Why merit pay for teachers makes no sense

First of all, full disclosure. I come from a family of teachers. My mother was a teacher, my maternal grandfather went from school principal to deputy minister in the Dept. of Education here in BC, both my maternal grandmother and aunt taught nursing and my father has taught university biology classes. Suffice it to say that the likelihood of me ending up in a teaching career is extremely high.

Back to merit pay. The Globe and Mail has a recent article on it, which is what got me thinking. In principle, I like the idea of merit pay, as I suspect most people do. It strikes to the heart of our sense of fairness and reward. Do better and get rewarded for it. Which brings us to the big problem with merit pay for teachers. What the heck do you reward them for?

The most common reward seems to be students marks, either through not having them fail or through getting higher grades. But are grades the be all and end all of teaching?
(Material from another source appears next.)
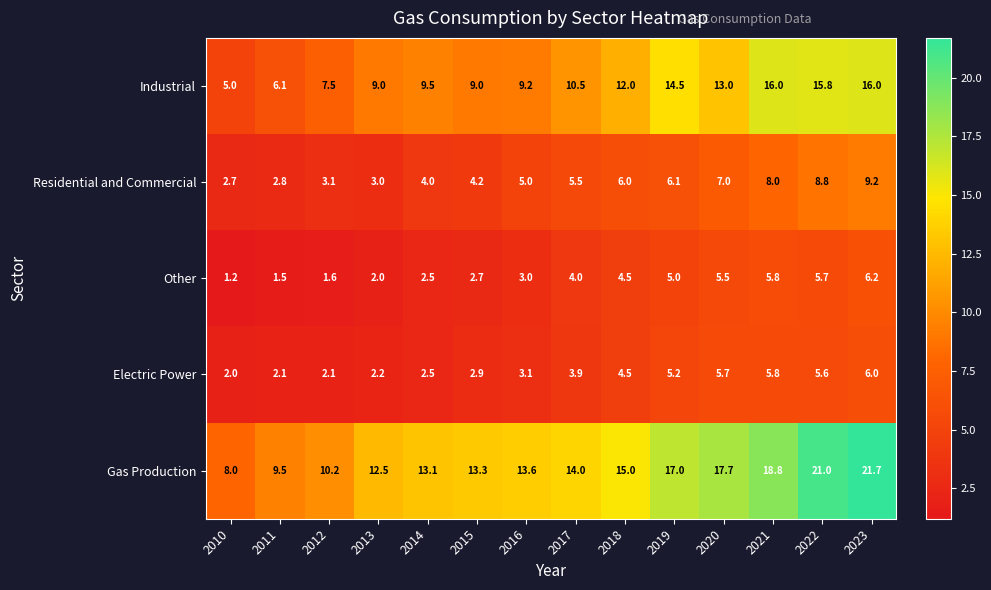

What is the sum of the Other values at 2013 and 2017?

6.0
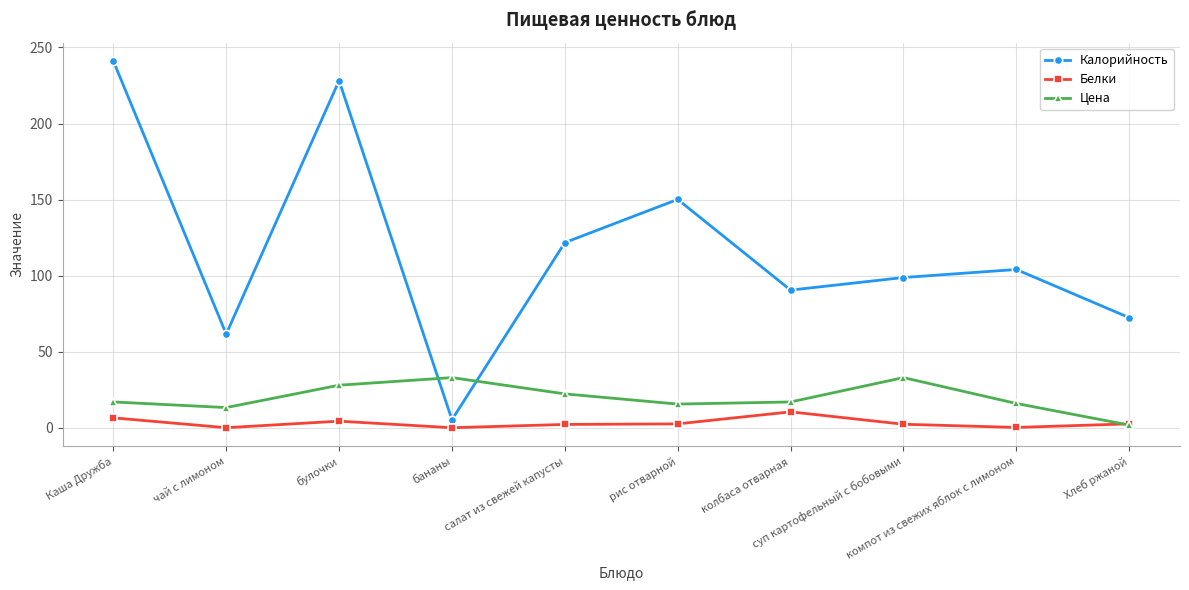

What is the sum of all Цена values?

197.0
No, schools are important places of social and creative learning, neither of which are especially well tested by any standard method. Nor can whether little Bobby or Sue or Rajinder is going to be a well adjusted person in later life be determined from a multiple choice test.

So if you cannot easily test whether or not a teacher is truly succeeding at all they are supposed to do, not just whether or not their students do well in standardized tests, you cannot fairly apportion merit pay. Because to do so would be to reward those teachers that “teach to the test” and not teach the student, and teaching to the test is precisely what a school should not be doing. Rather than use that money to reward teachers on some arbitrary system, why not use the money to pay for a few school breakfasts and lunches? Well fed students learn better and are more attentive, regardless of whether they are in a Math, English or Drama class.